What needs to be done: The answer must be the full listing, word for word, with no pictures in it.

Collected data:

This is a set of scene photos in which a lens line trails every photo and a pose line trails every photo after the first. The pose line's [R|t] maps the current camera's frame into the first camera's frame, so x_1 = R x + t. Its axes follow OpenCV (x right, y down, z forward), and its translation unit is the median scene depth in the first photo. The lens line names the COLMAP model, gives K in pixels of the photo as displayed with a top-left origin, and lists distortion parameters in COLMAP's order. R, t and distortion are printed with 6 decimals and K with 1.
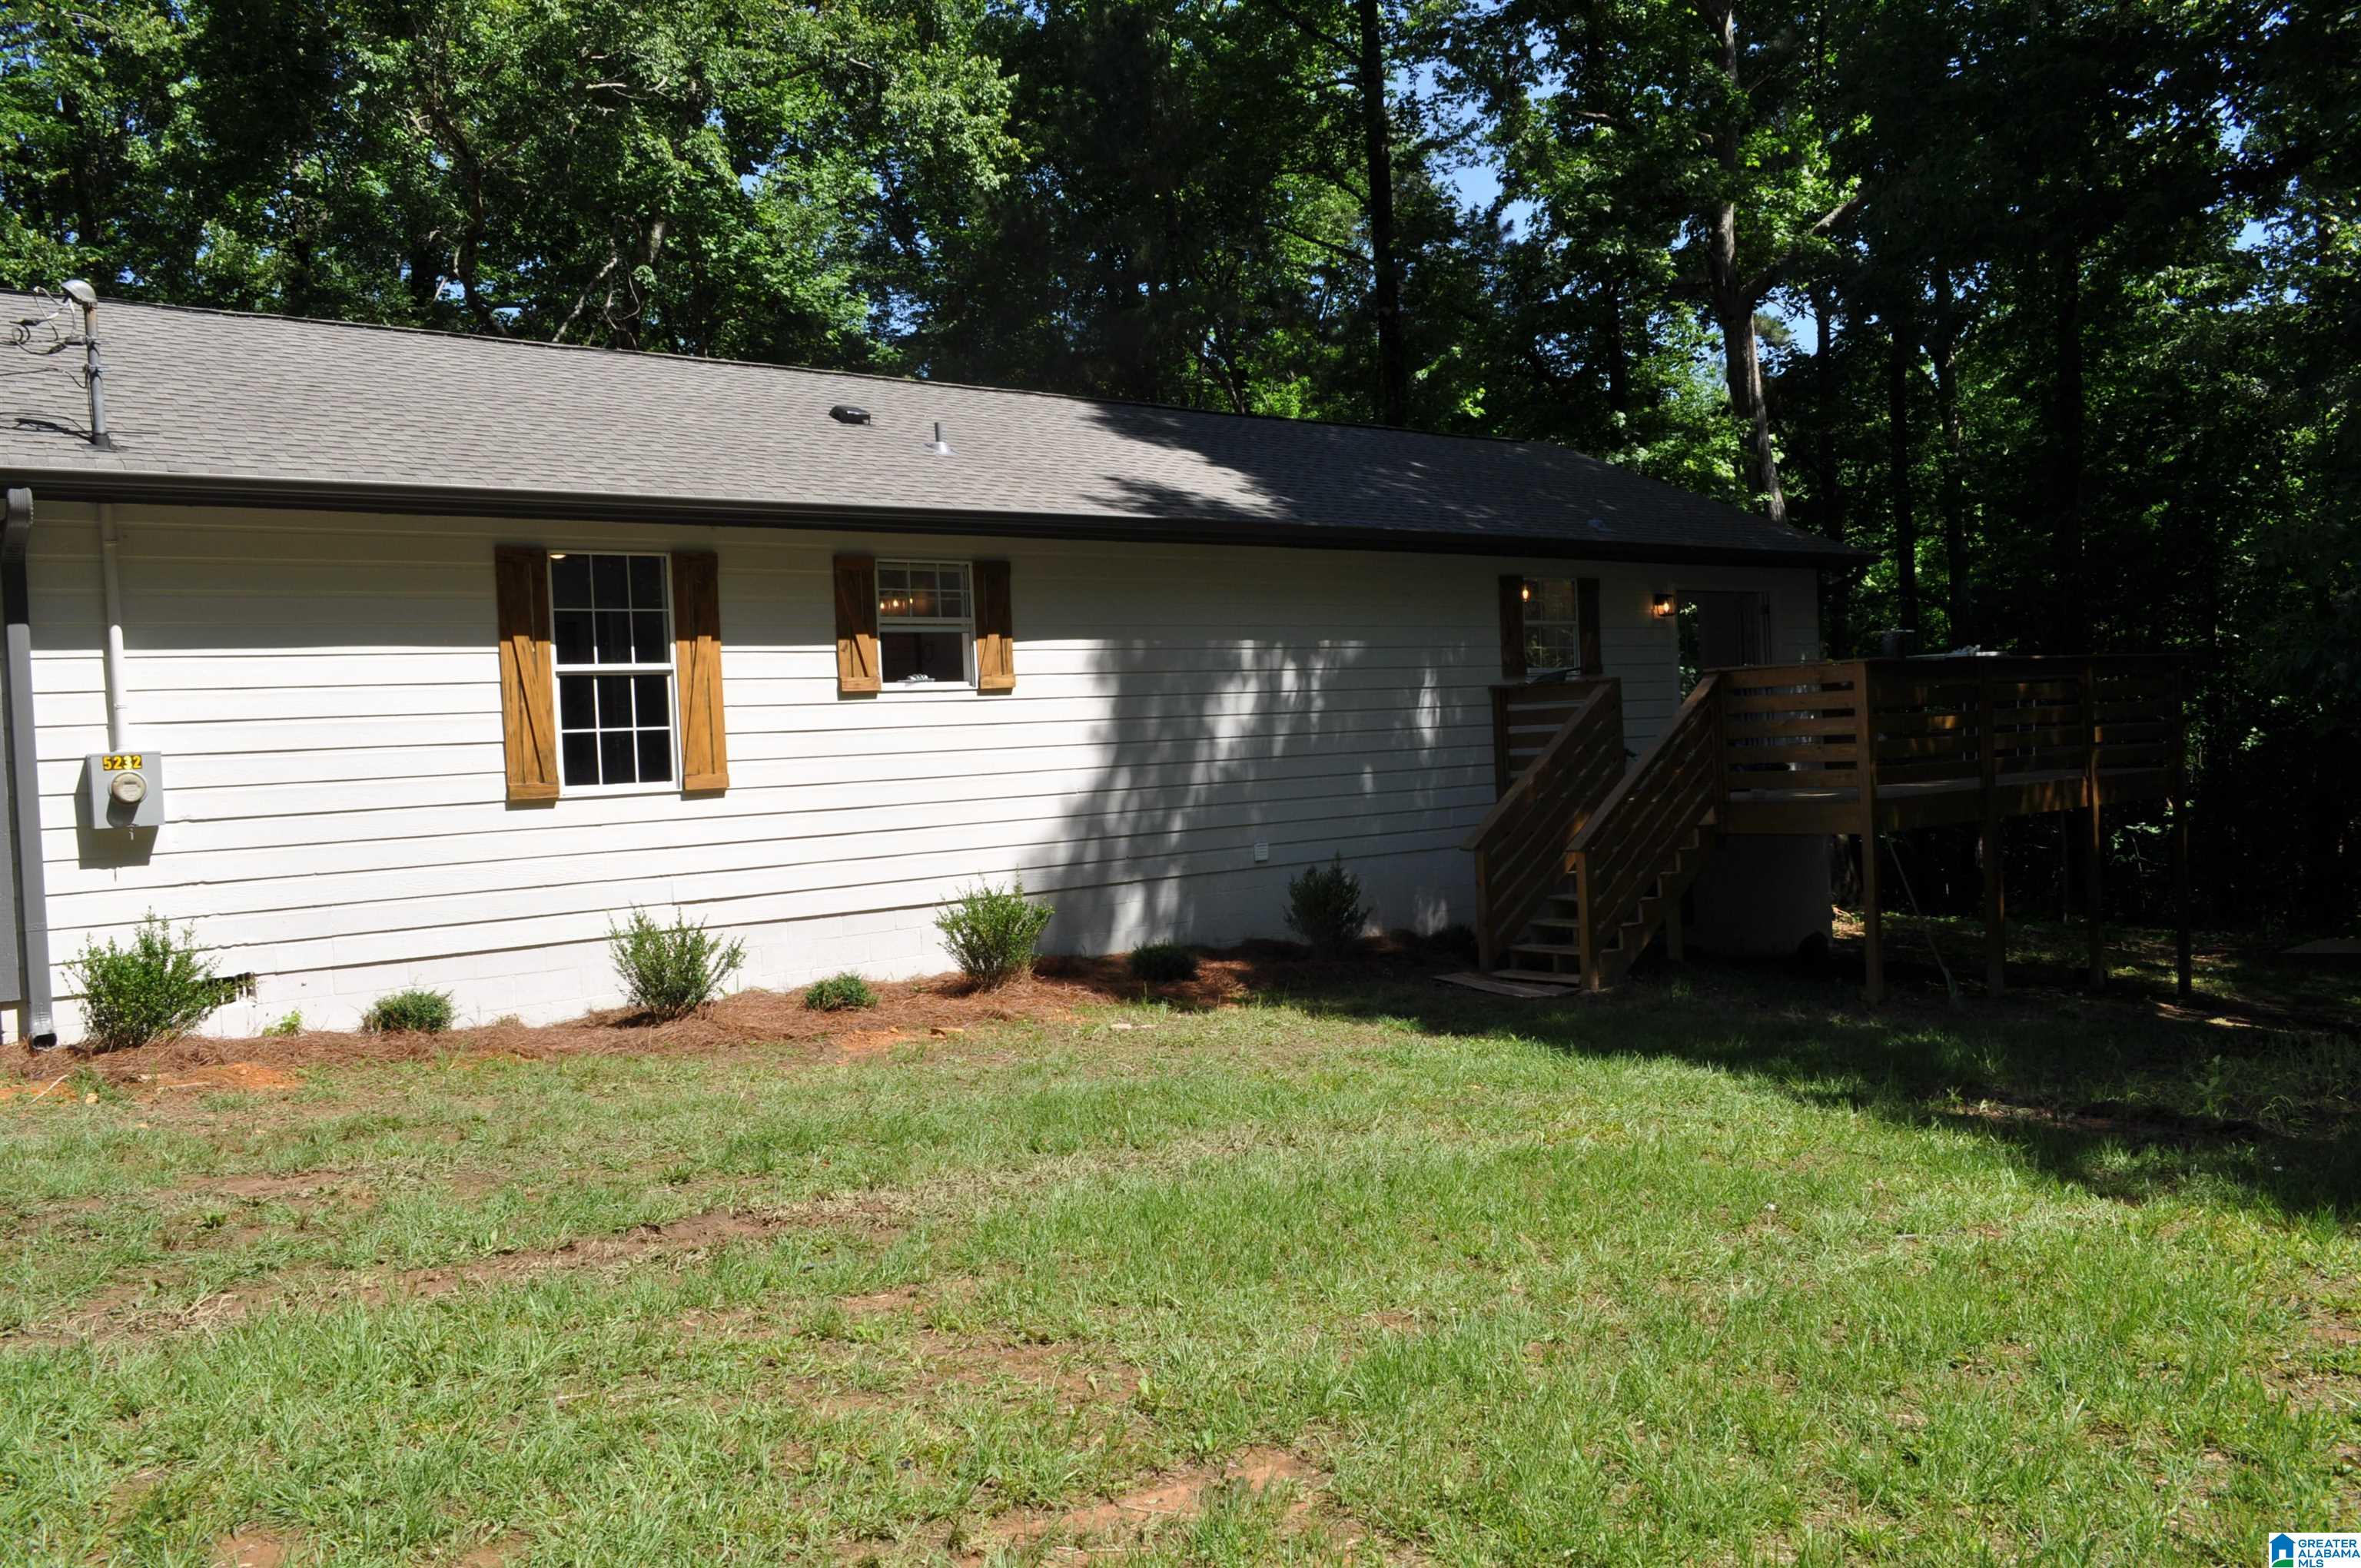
lens RADIAL K [[1839.4, 0, 1172.9], [0, 1839.4, 779.3], [0, 0, 1]] dist [-0.012664, 0.007352]
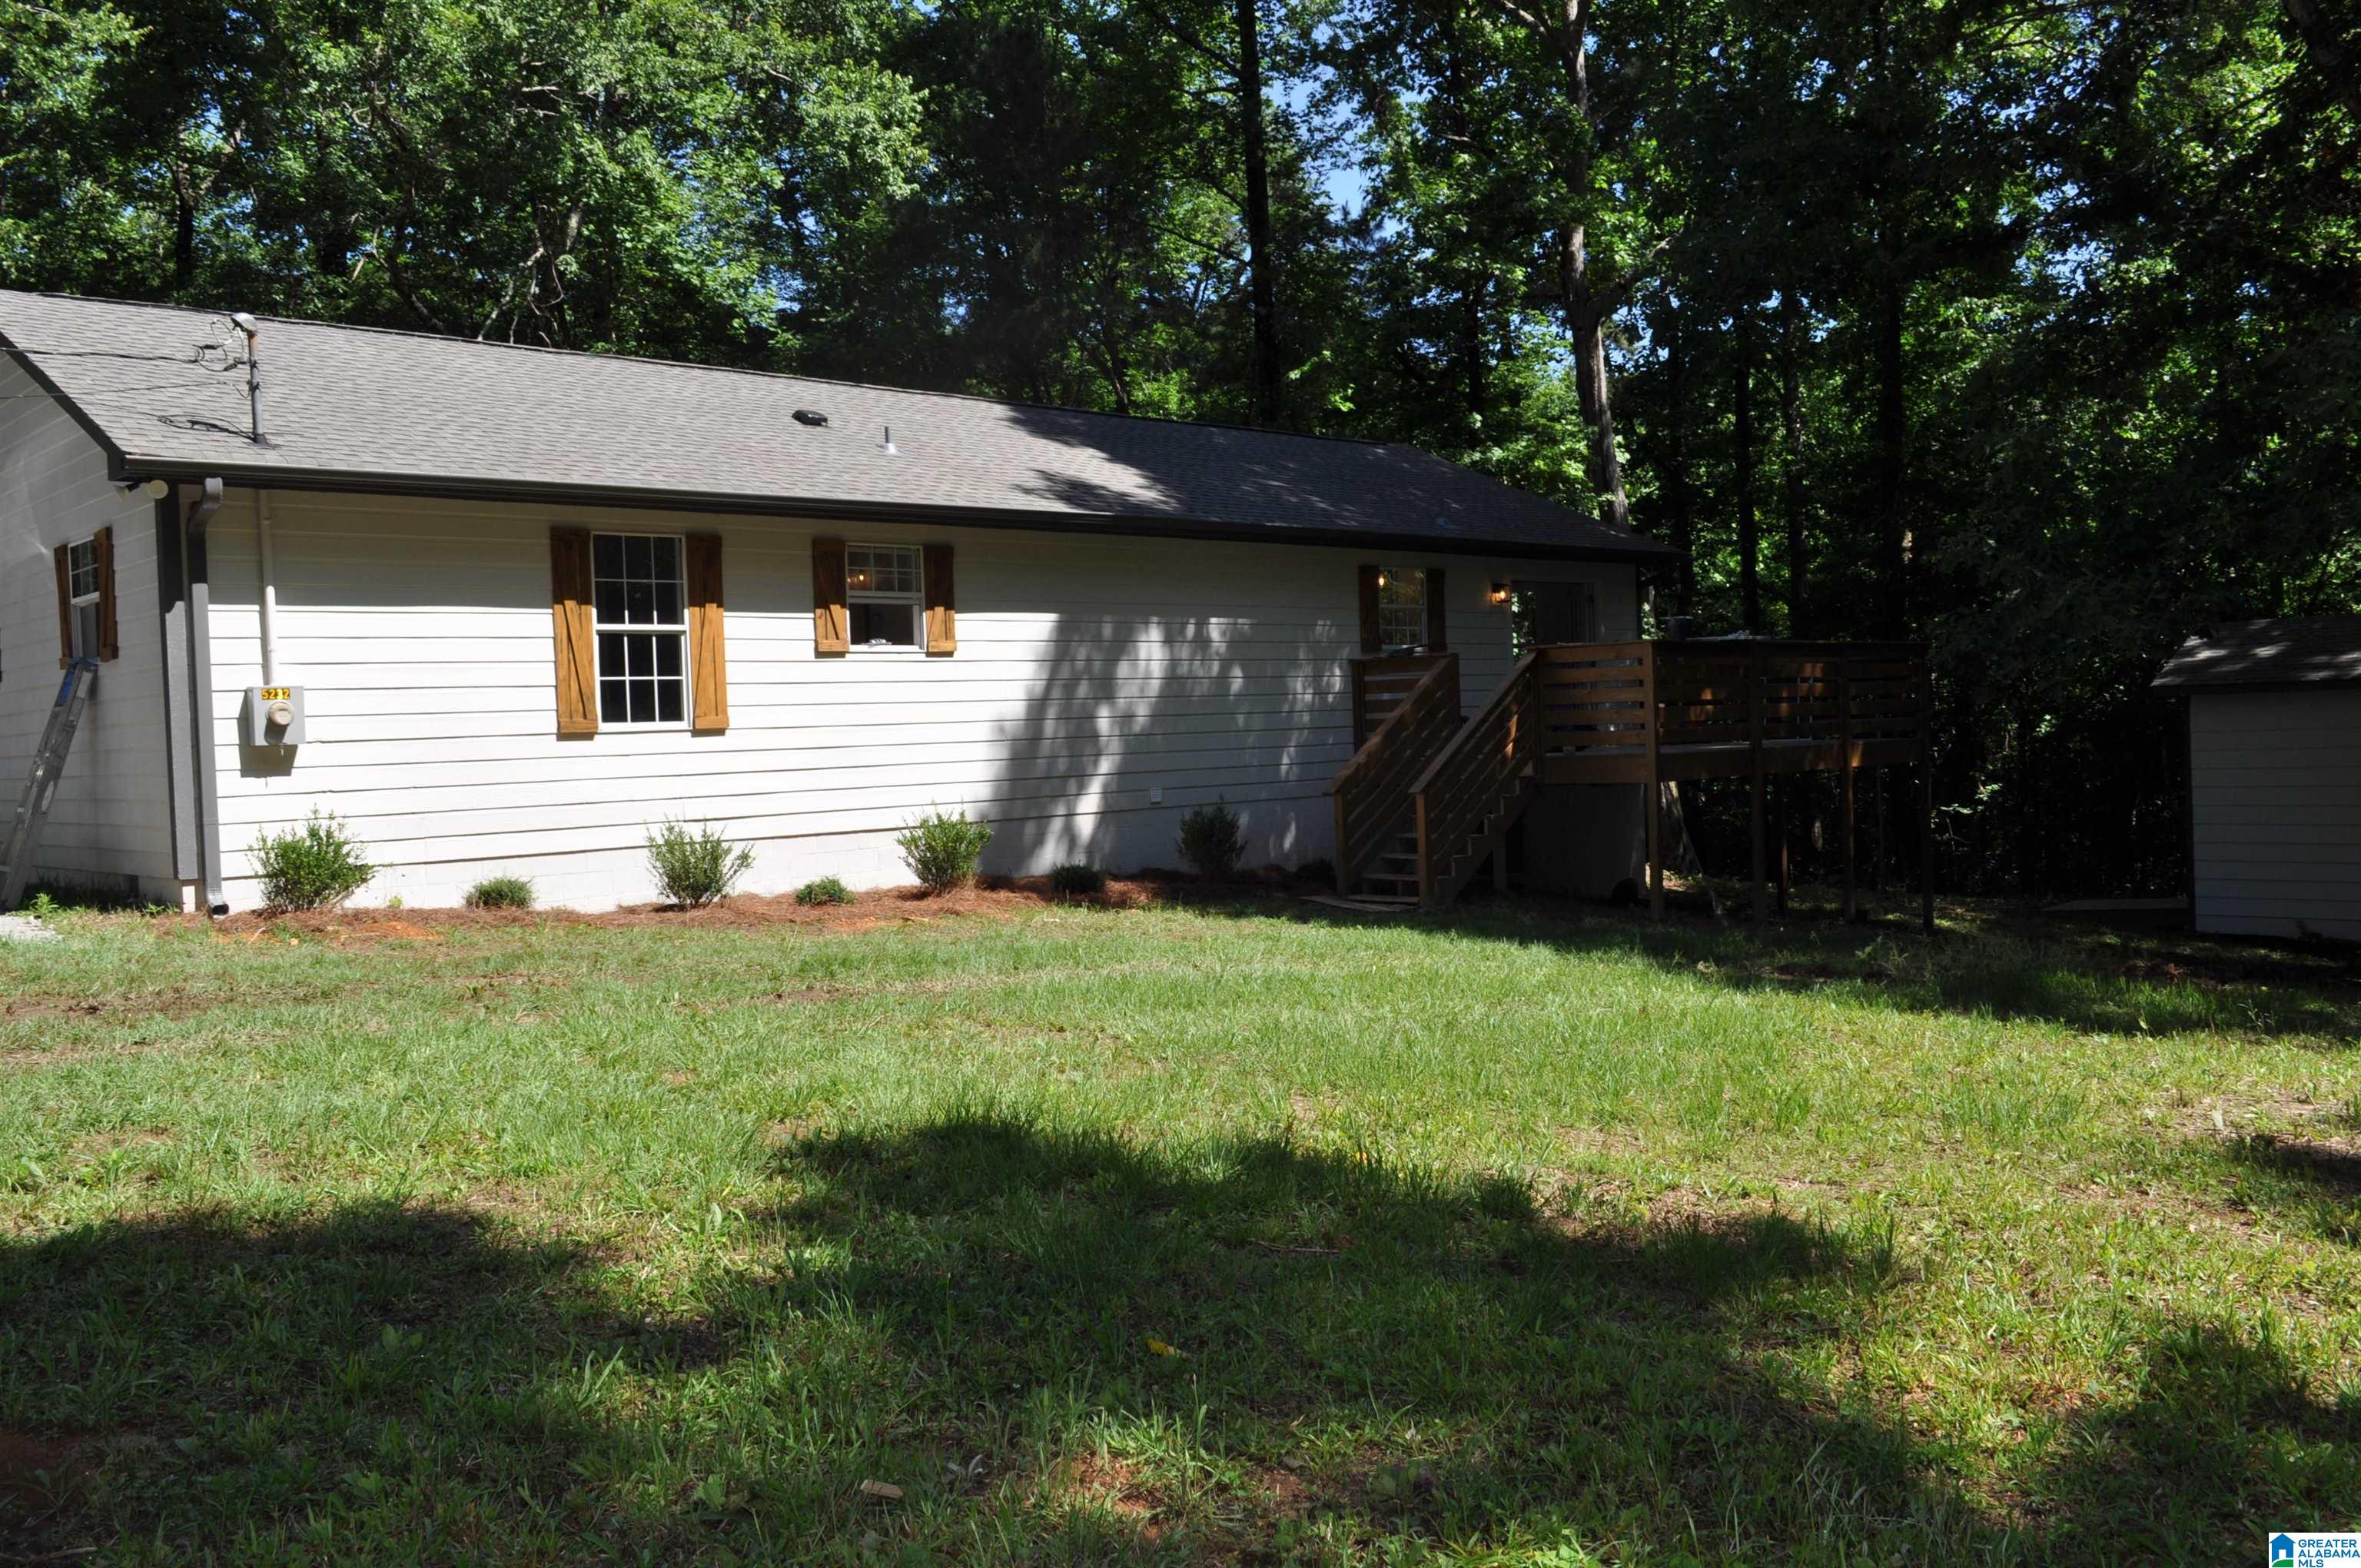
lens RADIAL K [[1943.1, 0, 1175.7], [0, 1943.1, 778.0], [0, 0, 1]] dist [-0.021877, 0.009788]
pose [[0.997041, 0.011331, 0.076028, -0.035397], [-0.011623, 0.999927, 0.003404, 0.024745], [-0.075984, -0.004277, 0.997100, -0.254896]]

Solution to the exercise:
This is a set of scene photos in which a lens line trails every photo and a pose line trails every photo after the first. The pose line's [R|t] maps the current camera's frame into the first camera's frame, so x_1 = R x + t. Its axes follow OpenCV (x right, y down, z forward), and its translation unit is the median scene depth in the first photo. The lens line names the COLMAP model, gives K in pixels of the photo as displayed with a top-left origin, and lists distortion parameters in COLMAP's order. R, t and distortion are printed with 6 decimals and K with 1.
lens RADIAL K [[1839.4, 0, 1172.9], [0, 1839.4, 779.3], [0, 0, 1]] dist [-0.012664, 0.007352]
lens RADIAL K [[1943.1, 0, 1175.7], [0, 1943.1, 778.0], [0, 0, 1]] dist [-0.021877, 0.009788]
pose [[0.997041, 0.011331, 0.076028, -0.035397], [-0.011623, 0.999927, 0.003404, 0.024745], [-0.075984, -0.004277, 0.997100, -0.254896]]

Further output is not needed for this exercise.